For this reason, you should always consult a medical professional before doing any exercises or sport if you are experiencing lower back pain.
You can help to prevent lower back pain by strengthening muscles through the core of your body so that your spine is well supported. Lower back pain is commonly caused by weak abdominal muscles because the abdominals sit at the core of the spine. So, if these muscles are weak and aren't able to support your spine properly, then other muscles - like your back muscles - will have to take on excessive stress, which can lead to a back injury. To target and build the abdominal muscles specifically, you can do the 'Russian twist' as detailed above.
If you work full-time hours in an office job, you'll probably spend around 30-40 hours a week sitting in a desk chair working at a computer in front of you. This position can be very stressful for your spine, and make you prone to lower back pain.
Slouching forward while at a desk is damaging to your spine as it can cause problems like disc degeneration. There are many ergonomic office chairs on the market that can help you align correctly and support your back properly.

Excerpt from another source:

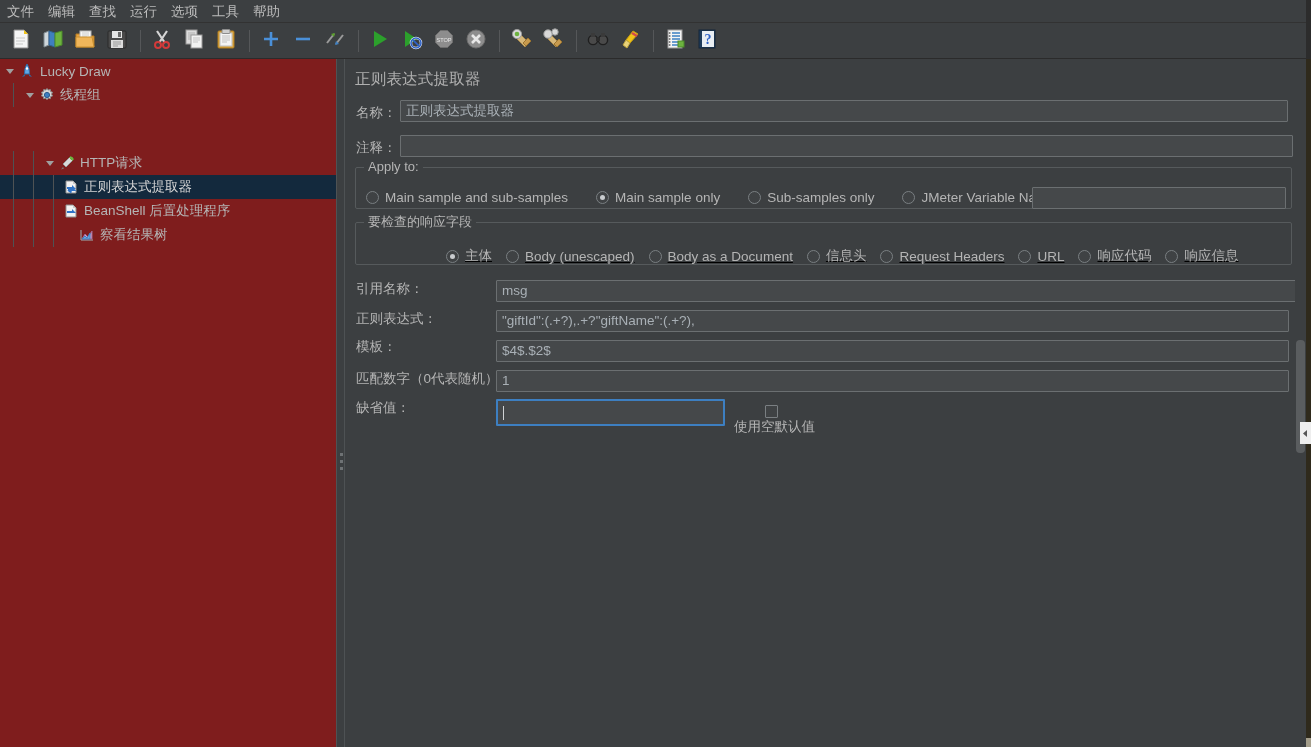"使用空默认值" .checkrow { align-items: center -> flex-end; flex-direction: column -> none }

Many yoga poses, like the downward dog and child's pose, are great for stretching and aligning the spine. They also help to relieve tension and strengthen the surrounding muscles and make the back more flexible. All of these things can significantly help prevent back injuries.
Even if you're not an avid yogi, regularly stretching at just one yoga session per week can help to prevent muscles tears and strains from occurring in the back.
Lifting things up is almost a daily occurrence for many people - and even if you're lifting something light, if you move the wrong way you can cause a tear or strain to happen in your lower back. Learning to lift correctly is very easy, and is a great preventative measure for lower back pain. When lifting anything, you should ensure that you always bend from the knees, rather than lean over and the waist to pick up the item.
Extra body weight adds extra stress on the spine and joints and excessive belly fat can cause the lower back to slant forward. Both of these things can cause back strains and sprains. To avoid putting extra stress on your back, your should try and stay within a healthy weight range for your height. A good measurement is a BMI (body mass index) which is a figure that measures body far that is calculated by your weight and height.
A podiatrist is a doctor of the lower limbs and feet, so you may be wondering how they can help with lower back pain? If lower back pain is caused by sciatica, then it's something that podiatrist actually specialise in, because this nerve runs all the way down through the legs.
A podiatrist is a trained medical professional and will be able to assess your condition and determine whether treatment from them is best - of if you need help from a chiropractor, physiotherapist, GP or surgeon. In many cases, where a GP suspects sciatica, they will actually refer patients to a podiatrist for further testing.